§ **Assigned task**
Transcribe the entries exactly; images are not part of the copy.

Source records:
--- START ---
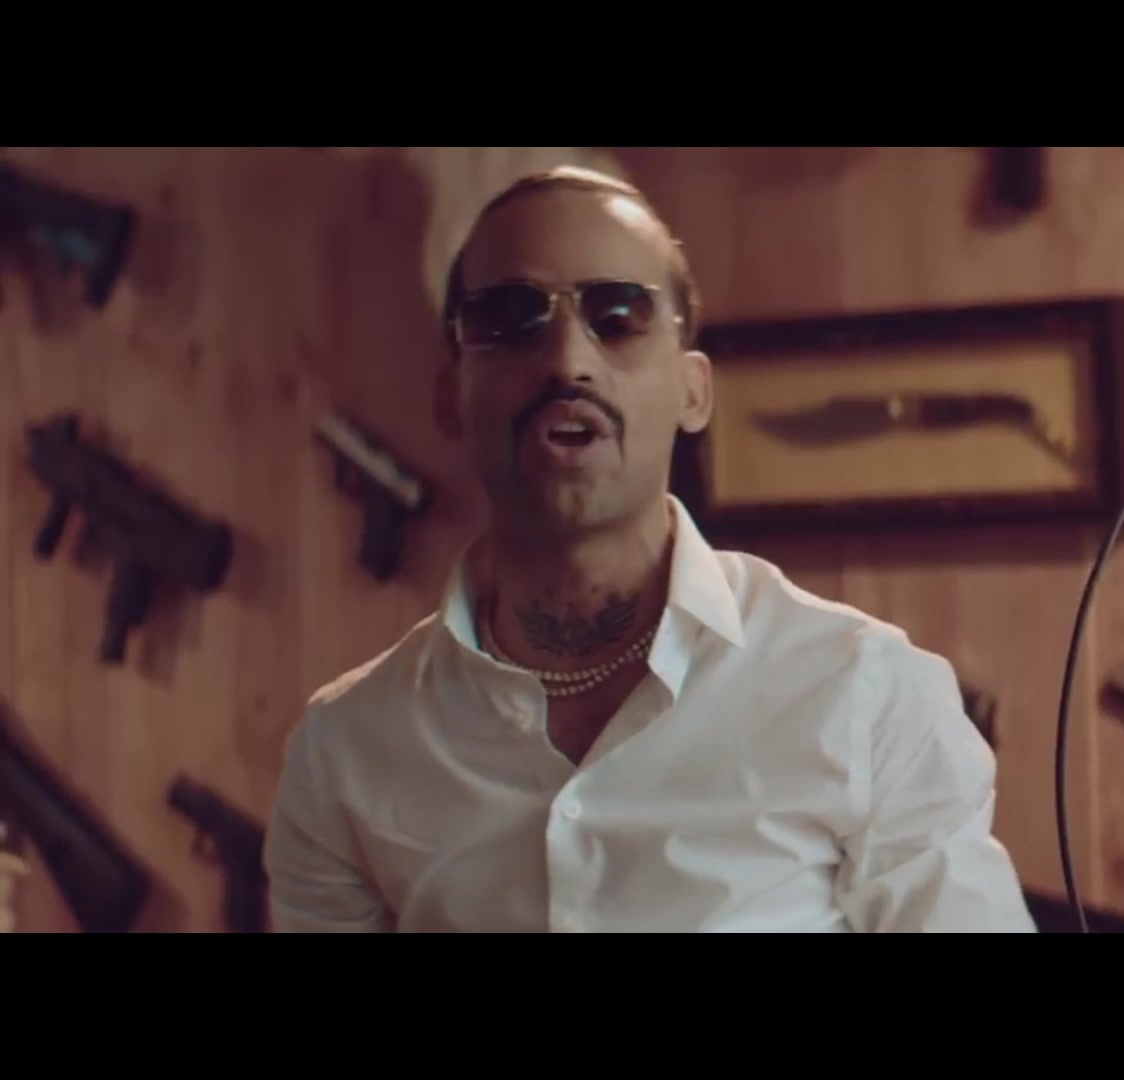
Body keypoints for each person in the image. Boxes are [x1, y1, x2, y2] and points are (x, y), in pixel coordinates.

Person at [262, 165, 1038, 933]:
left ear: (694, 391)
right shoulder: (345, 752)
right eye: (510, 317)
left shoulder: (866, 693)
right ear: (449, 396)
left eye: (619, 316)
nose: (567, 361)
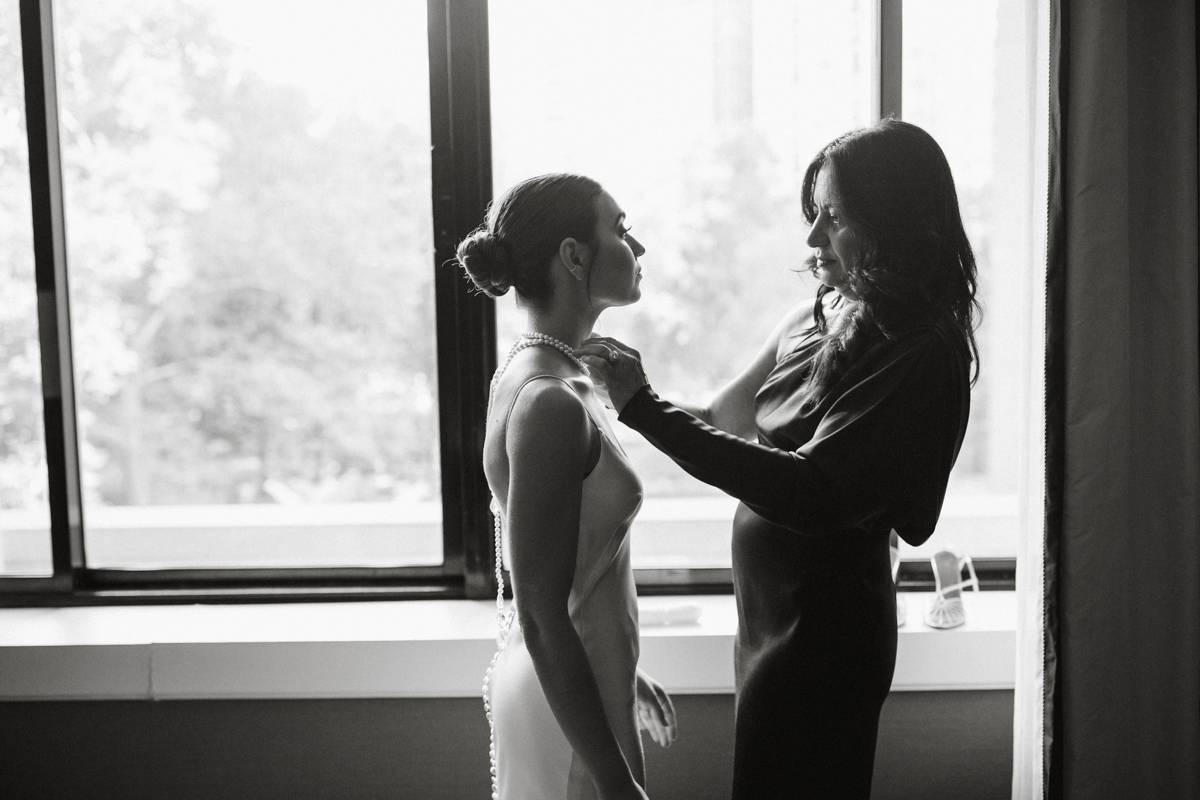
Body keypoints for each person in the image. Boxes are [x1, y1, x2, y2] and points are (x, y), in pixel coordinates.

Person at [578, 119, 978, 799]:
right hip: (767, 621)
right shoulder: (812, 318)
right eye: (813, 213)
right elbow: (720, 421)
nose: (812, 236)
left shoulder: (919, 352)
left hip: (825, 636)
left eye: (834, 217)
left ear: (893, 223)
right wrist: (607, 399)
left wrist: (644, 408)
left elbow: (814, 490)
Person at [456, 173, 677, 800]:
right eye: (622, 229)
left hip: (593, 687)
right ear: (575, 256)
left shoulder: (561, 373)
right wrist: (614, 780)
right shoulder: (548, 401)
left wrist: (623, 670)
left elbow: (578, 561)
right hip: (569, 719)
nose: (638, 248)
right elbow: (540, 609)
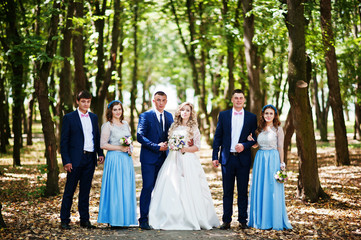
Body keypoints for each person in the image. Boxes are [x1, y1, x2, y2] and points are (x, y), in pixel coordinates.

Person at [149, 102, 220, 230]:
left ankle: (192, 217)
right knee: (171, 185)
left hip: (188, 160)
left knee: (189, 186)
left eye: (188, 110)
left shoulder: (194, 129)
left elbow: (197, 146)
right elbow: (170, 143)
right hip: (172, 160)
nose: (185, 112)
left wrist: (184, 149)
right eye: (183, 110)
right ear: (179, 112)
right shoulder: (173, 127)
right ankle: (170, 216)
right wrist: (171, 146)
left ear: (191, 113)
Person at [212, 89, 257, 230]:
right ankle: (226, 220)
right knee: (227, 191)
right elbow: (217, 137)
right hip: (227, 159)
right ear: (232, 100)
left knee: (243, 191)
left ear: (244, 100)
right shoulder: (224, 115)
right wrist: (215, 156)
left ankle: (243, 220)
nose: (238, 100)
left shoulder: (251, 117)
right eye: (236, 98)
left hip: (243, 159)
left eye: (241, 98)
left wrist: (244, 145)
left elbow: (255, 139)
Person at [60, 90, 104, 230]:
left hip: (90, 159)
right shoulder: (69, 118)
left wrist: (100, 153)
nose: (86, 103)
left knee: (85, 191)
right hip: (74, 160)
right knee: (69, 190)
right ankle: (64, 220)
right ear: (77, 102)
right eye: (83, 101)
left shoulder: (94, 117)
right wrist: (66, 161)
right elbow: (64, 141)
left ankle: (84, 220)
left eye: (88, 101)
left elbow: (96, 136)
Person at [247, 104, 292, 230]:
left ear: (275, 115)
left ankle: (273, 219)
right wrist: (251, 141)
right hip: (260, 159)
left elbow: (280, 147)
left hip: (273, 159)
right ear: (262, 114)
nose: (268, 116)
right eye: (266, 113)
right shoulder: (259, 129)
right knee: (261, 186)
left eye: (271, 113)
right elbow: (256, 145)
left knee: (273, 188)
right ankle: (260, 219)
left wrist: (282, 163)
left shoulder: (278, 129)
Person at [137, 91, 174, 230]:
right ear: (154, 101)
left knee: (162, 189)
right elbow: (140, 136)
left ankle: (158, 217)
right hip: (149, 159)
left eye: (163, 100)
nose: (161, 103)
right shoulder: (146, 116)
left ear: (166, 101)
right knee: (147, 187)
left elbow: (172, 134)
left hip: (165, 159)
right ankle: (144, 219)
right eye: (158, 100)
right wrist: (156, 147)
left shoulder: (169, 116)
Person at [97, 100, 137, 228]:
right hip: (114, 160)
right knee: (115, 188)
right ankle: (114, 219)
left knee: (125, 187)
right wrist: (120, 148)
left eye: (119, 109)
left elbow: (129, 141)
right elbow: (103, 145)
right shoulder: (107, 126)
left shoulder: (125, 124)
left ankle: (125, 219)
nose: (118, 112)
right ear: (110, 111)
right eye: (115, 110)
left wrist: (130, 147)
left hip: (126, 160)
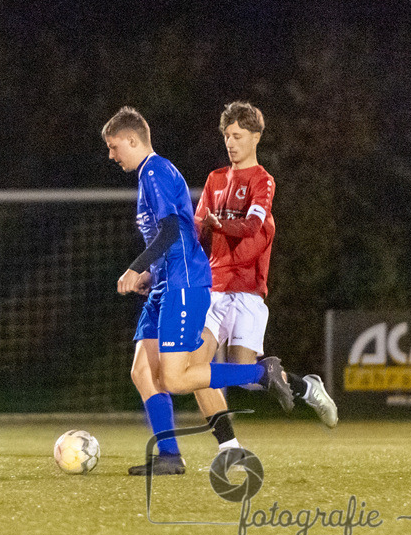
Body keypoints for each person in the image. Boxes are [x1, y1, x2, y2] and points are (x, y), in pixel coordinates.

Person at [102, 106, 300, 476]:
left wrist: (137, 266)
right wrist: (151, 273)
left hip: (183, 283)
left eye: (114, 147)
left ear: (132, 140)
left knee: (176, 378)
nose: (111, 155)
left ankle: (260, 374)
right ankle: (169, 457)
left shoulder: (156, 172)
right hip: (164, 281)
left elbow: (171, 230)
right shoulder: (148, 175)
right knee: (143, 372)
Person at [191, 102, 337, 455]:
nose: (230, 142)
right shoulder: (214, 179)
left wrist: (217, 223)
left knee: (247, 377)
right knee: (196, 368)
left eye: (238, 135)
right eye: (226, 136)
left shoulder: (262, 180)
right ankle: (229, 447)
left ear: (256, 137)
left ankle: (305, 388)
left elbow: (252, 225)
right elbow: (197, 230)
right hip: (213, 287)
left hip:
--- END ---
§ **Solution to this task**
Body keypoints for each person in the image. Boxes are [x1, y1, x2, y2] and points are (x, y), in pixel coordinates.

Person at [262, 165, 1038, 933]:
left ear: (694, 391)
right shoulder: (345, 752)
right eye: (510, 317)
left shoulder: (866, 693)
right ear: (449, 396)
left eye: (619, 316)
nose: (567, 361)
Body keypoints for each person in the image. Boxes are [x1, y1, x2, y2] and points are (x, y), in pixel coordinates.

Person at [578, 119, 978, 799]:
right hip: (767, 621)
right shoulder: (812, 318)
right eye: (813, 213)
right elbow: (720, 421)
nose: (812, 236)
left shoulder: (919, 352)
left hip: (825, 636)
left eye: (834, 217)
left ear: (893, 223)
right wrist: (607, 399)
left wrist: (644, 408)
left elbow: (814, 490)
Person at [456, 173, 677, 800]:
right eye: (622, 229)
left hip: (593, 687)
right ear: (575, 256)
left shoulder: (561, 373)
right wrist: (614, 780)
right shoulder: (548, 401)
left wrist: (623, 670)
left elbow: (578, 561)
right hip: (569, 719)
nose: (638, 248)
right elbow: (540, 609)
Body keypoints for each person in the image. Boxes are [x1, y1, x2, y2] and points are (x, y), in pixel coordinates.

Person at [149, 102, 220, 230]:
left ankle: (192, 217)
right knee: (171, 185)
left hip: (188, 160)
left knee: (189, 186)
left eye: (188, 110)
left shoulder: (194, 129)
left elbow: (197, 146)
right elbow: (170, 143)
right hip: (172, 160)
nose: (185, 112)
left wrist: (184, 149)
right eye: (183, 110)
right ear: (179, 112)
right shoulder: (173, 127)
right ankle: (170, 216)
right wrist: (171, 146)
left ear: (191, 113)
Person at [212, 89, 257, 230]:
right ankle: (226, 220)
right knee: (227, 191)
right elbow: (217, 137)
right hip: (227, 159)
right ear: (232, 100)
left knee: (243, 191)
left ear: (244, 100)
right shoulder: (224, 115)
right wrist: (215, 156)
left ankle: (243, 220)
nose: (238, 100)
left shoulder: (251, 117)
right eye: (236, 98)
left hip: (243, 159)
left eye: (241, 98)
left wrist: (244, 145)
left elbow: (255, 139)
Person at [60, 90, 104, 230]:
left hip: (90, 159)
right shoulder: (69, 118)
left wrist: (100, 153)
nose: (86, 103)
left knee: (85, 191)
right hip: (74, 160)
right knee: (69, 190)
right ankle: (64, 220)
right ear: (77, 102)
right eye: (83, 101)
left shoulder: (94, 117)
right wrist: (66, 161)
right elbow: (64, 141)
left ankle: (84, 220)
left eye: (88, 101)
left elbow: (96, 136)
Person at [247, 104, 292, 230]:
left ear: (275, 115)
left ankle: (273, 219)
right wrist: (251, 141)
right hip: (260, 159)
left elbow: (280, 147)
left hip: (273, 159)
right ear: (262, 114)
nose: (268, 116)
right eye: (266, 113)
right shoulder: (259, 129)
right knee: (261, 186)
left eye: (271, 113)
right elbow: (256, 145)
left knee: (273, 188)
right ankle: (260, 219)
left wrist: (282, 163)
left shoulder: (278, 129)
Person at [137, 91, 174, 230]:
right ear: (154, 101)
left knee: (162, 189)
right elbow: (140, 136)
left ankle: (158, 217)
right hip: (149, 159)
left eye: (163, 100)
nose: (161, 103)
right shoulder: (146, 116)
left ear: (166, 101)
right knee: (147, 187)
left elbow: (172, 134)
left hip: (165, 159)
right ankle: (144, 219)
right eye: (158, 100)
right wrist: (156, 147)
left shoulder: (169, 116)
Person at [97, 100, 137, 228]:
right hip: (114, 160)
right knee: (115, 188)
right ankle: (114, 219)
left knee: (125, 187)
right wrist: (120, 148)
left eye: (119, 109)
left elbow: (129, 141)
right elbow: (103, 145)
right shoulder: (107, 126)
left shoulder: (125, 124)
left ankle: (125, 219)
nose: (118, 112)
right ear: (110, 111)
right eye: (115, 110)
left wrist: (130, 147)
left hip: (126, 160)
Body keypoints for each person in the image. Boxes are [x1, y1, x2, y2] and points are (x, y), in pixel coordinates.

Person at [102, 106, 300, 476]:
left wrist: (137, 266)
right wrist: (151, 273)
left hip: (183, 283)
left eye: (114, 147)
left ear: (132, 140)
left knee: (176, 378)
nose: (111, 155)
left ankle: (260, 374)
right ankle: (169, 457)
left shoulder: (156, 172)
right hip: (164, 281)
left elbow: (171, 230)
right shoulder: (148, 175)
right knee: (143, 372)
Person at [191, 102, 337, 455]:
nose: (230, 142)
right shoulder: (214, 179)
left wrist: (217, 223)
left knee: (247, 377)
right knee: (196, 368)
left eye: (238, 135)
right eye: (226, 136)
left shoulder: (262, 180)
right ankle: (229, 447)
left ear: (256, 137)
left ankle: (305, 388)
left elbow: (252, 225)
right elbow: (197, 230)
right hip: (213, 287)
left hip:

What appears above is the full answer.